#### [REQUIREMENT]
Could you write what comes next in the blog post below about a warm March week on the Maine coast, picking up after its final sentence?

#### [PROVIDED TEXT]
INTERMISSION: Random Moments of Beauty

I am at last about to make the Big Announcement.  And after that I even have a few new posts---the sort that keep some of you coming back---lined up in the queue.  But for the moment, I'm finishing an article for New York Social Diary, and organizing the drum roll for the B.A.  So, in the meantime, (or is it meanwhile?), I offer a scenic intermission.

Last week up here was nothing short of astonishing.  Summer weather, in the seventies, in Maine, in March.  It was shirtsleeves and shorts weather, yet there were no leaves on the trees, no boats--save a few lobster boats--in the bays and harbors.  No tourists or summer folk on the street, no lines at the Restaurants, no gallery openings.  Nothing but sublime weather.  But appearances can be deceiving.  On another such fluke day in March some thirty years back,  I was deceived by the weather and swam in the ocean, off a beautiful pebble beach. It was, um, bracing.  I'm older and wiser now. Mostly older.

On Thursday, I chanced to find myself on the tip of Naskeag Point in Brooklin.  It is a small peninsula separating Blue Hill Bay from Eggemoggin Reach, one of the country's finest sailing waters.

The very tip of Naskeag point, a pink gravel beach, looking West, give or take
And from the same spot, looking in the other direction, East to Blue Hill bay
The next day, a little later in the afternoon on remote Petit Manan Point, further Down East, in a more spartan Maine.  This part of New England was once part of New France, and the names bestowed by Champlain, before Jamestown or the Mayflower, survive.
Lobster is the big industry on Petit Manan Point.  Here, lobster traps at the ready on a dock.  Left, to the East, is Bois Bubert Island, over the horizon, Portugal. 

And a little while later on the way home, a detour to Grindstone Neck.  This is the view East from Grindstone
And the view West across Frenchman's Bay, with Mt. Desert Island in the distance
Years ago, Mel Gibson filmed a movie up here---Man Without a Face.  A friend went to see it, and mentioned how extraordinary it was to look at the landscapes we see every day, perhaps even take for granted,  on the big screen, and how world class, they really are.  The distance by car between Naskeag and Petit Manan is only slightly over an hour, yet between those two points, I could have taken photographs of a thousand spots of astonishing beauty---many of scenes far more dramatic and spectacular than these.  And I never take them for granted.

To all those who ask how we survive the winters up here, this is your answer.  But remind me next February.

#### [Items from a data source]
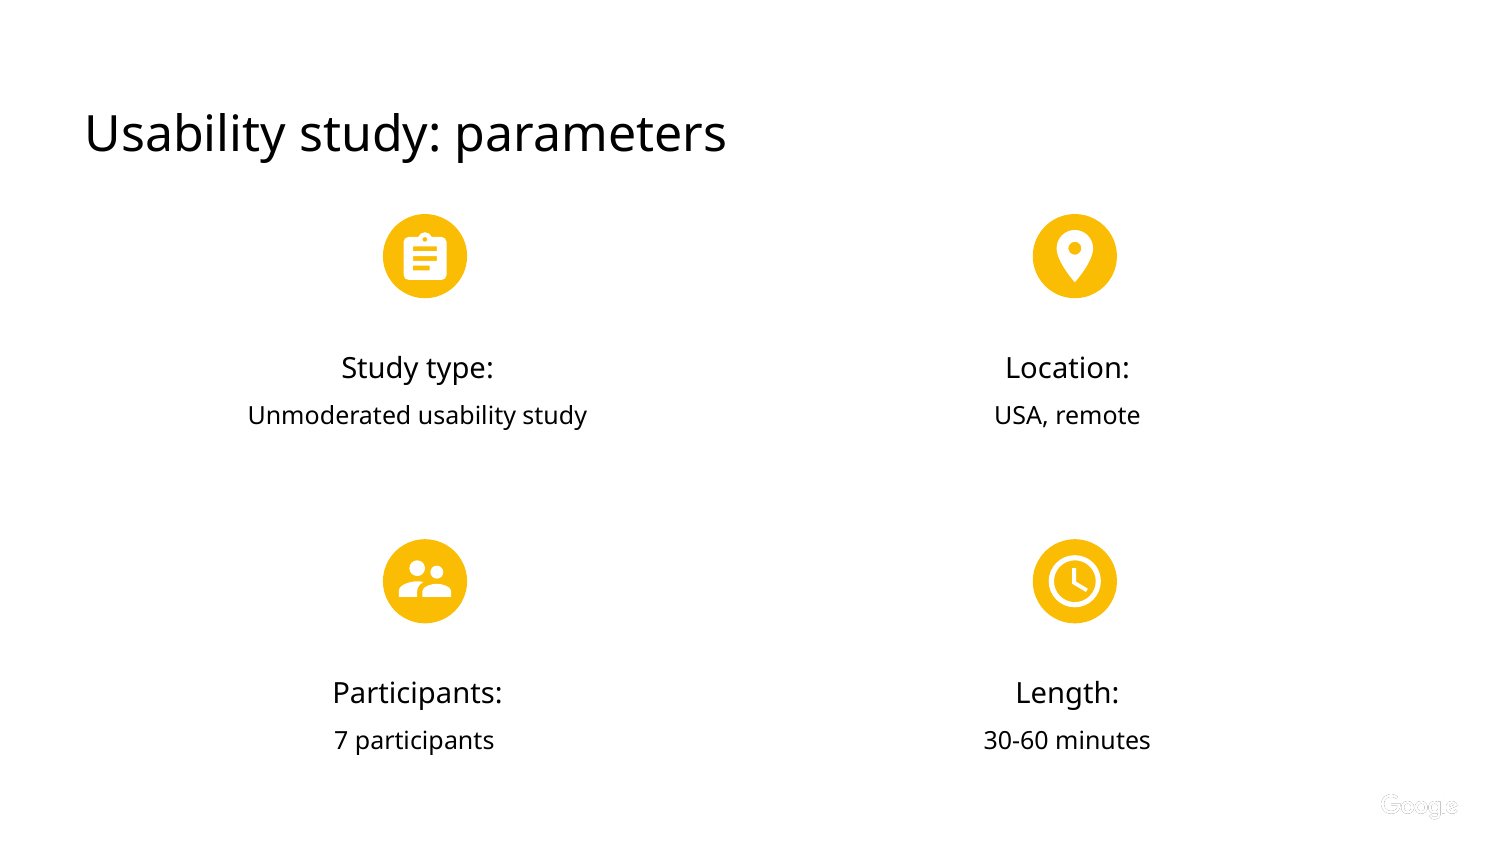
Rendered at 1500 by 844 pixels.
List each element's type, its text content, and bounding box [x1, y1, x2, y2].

text_box Usability study: parameters [84, 85, 1095, 177]
text_box Location: USA, remote [792, 316, 1358, 445]
text_box Participants: 7 participants [142, 642, 708, 770]
text_box [382, 214, 468, 299]
text_box Study type: Unmoderated usability study [142, 316, 708, 445]
text_box [382, 539, 468, 624]
text_box [1032, 214, 1117, 299]
text_box [1032, 539, 1117, 624]
picture [1381, 794, 1458, 820]
text_box Length: 30-60 minutes [792, 642, 1358, 770]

#### [RESULT]
A friend kindly took me on an architectural walk around Sorrento, a small summer colony developed in the late 19th century far up the Down East Coast. It is a community of many scenic and architectural wonders, not the least of which is the view across Frenchman's Bay to Bar Harbor and the Mount Desert Hills, as magnificent a bit of scenery as exists on the eastern seaboard (click HERE for that view)

Among the houses we passed was this rambling Victorian summer cottage high on a bluff.  It was once owned by Civil War General John Schofield,  who was later Secretary of War and Commanding General of the United States Army.  Its blue shutters particularly caught my eye.   Paneled board shutters are common features of cottages up here.  They usually are decorated with cut out silhouettes of an appropriate Down East motif--sailboats, spruce trees, ship's anchors, etc.   These however, feature a most un-Down East motif --- a surfer riding a wave, not a frequent sight on our rockbound section of coast. (my guide told me that the family who occupied the house in the 1930's also had a house in Hawaii.)

Delightful, no?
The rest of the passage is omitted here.